The grant will allow researchers at the seafood AREC to analyze the economics of incorporating smart farming technologies into shellfish aquaculture. Sustainable farming methods for Virginia oyster, mussel and scallop growers will incorporate technologies like robotics, automation, computer sensing and imaging, and artificial intelligence.
Dr. Jonathan van Senten, an aquaculture extension specialist and assistant professor in Virginia Tech’s Department of Agricultural and Applied Economics, will collaborate with the University of Maryland’s Center for Environmental Science, University of Maryland Eastern Shore, Louisiana State University, Pacific Shellfish Institute and the Fraunhofer USA Center for Experimental Software Engineering. Collectively, they will analyze the economic viability of the technologies developed by the research team.
“There hasn’t been such a cohesive effort to address this set of challenges that exist in aquaculture before,” van Senten said. “The exciting part of this, for me, is this new approach to solving some of these decades-old problems through new technologies.”
Kyle Sturgis, chairman of the Virginia Farm Bureau Federation Aquaculture Advisory Committee, said whenever an AREC gets funding to help an agriculture sector, it’s beneficial. “Technology has become such an important part of our society, and we have seen so many advancements in land-based agriculture that sometimes I feel the aquaculture industry is lagging behind.
“But with this grant and the resulting research, this can move aquaculture in a direction where more producers can incorporate technology into their operations.”
Van Senten said the current state of seafood markets calls for automation and more precise handling of inventory and stock on aquaculture farms. “This technology could provide a way to maximize inventory to ensure that farmers are getting 100% of the market-ready product and not harvesting anything that is not ready to be sold.”
The first step is for the research group to take successful models and technologies and adapt them to meet the harsh aquatic environments such as corrosive saltwater, currents, storms and shellfish predators. Van Senten will analyze the economic viability of these new technologies for shellfish farmers in the Chesapeake Bay.

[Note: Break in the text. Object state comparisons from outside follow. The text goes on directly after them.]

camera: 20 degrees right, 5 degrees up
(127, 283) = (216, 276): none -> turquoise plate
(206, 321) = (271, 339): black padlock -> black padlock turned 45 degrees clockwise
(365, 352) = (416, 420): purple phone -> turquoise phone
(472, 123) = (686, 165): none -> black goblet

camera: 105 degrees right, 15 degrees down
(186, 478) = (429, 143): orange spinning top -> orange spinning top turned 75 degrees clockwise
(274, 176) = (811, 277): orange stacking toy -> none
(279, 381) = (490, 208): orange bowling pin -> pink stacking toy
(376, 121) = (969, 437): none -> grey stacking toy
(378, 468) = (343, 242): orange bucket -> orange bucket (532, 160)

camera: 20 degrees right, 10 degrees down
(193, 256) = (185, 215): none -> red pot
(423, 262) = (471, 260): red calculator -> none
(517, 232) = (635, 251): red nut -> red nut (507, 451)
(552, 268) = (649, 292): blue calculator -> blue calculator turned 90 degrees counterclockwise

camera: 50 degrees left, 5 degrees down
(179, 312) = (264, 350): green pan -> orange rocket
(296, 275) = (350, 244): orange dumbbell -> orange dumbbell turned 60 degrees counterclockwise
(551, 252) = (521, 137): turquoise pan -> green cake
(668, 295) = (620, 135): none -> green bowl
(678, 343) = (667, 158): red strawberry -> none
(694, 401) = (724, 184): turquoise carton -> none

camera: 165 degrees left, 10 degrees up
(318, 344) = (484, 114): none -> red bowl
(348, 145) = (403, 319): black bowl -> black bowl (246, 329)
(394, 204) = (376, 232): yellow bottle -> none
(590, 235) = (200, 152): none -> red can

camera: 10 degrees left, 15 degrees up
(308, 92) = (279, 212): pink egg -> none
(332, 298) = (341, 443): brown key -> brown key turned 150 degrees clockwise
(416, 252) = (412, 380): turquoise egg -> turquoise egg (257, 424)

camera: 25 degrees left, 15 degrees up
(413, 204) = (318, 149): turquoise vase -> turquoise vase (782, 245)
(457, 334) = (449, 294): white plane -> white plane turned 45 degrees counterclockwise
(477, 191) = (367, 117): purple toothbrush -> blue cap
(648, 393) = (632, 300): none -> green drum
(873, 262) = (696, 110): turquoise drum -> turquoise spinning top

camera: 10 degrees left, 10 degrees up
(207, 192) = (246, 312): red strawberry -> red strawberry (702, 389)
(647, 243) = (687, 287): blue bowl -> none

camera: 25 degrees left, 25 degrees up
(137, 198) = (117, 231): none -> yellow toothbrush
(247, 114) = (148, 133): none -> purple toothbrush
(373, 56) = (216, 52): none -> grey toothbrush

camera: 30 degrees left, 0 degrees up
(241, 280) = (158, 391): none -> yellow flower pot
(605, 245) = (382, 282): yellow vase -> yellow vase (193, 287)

Heather Lusk, vice president of H.M. Terry Co. LLC, said oysters are hand-counted on her family’s shellfish farm on Virginia’s Eastern Shore, and an automated system would help the operation reduce labor costs and be more cost-effective. Lusk, who also sits on the boards of the Virginia Aquaculture Advisory Board and the Shellfish Growers of Virginia, added that the USDA-funded research will benefit many of Virginia’s aquaculture producers.
In addition to economic benefits, van Senten expects environmental benefits as well. For example, he said dredging, a current harvesting processes for shellfish, relies on casting a net or cage and dragging it across the bottom of a body of water, catching buried shellfish. This process could be harmful for the health of shellfish habitats.
The technology to be developed by this grant, such as underwater drone monitoring, could allow for targeted harvests and improved success rates that can help protect underwater ecosystems.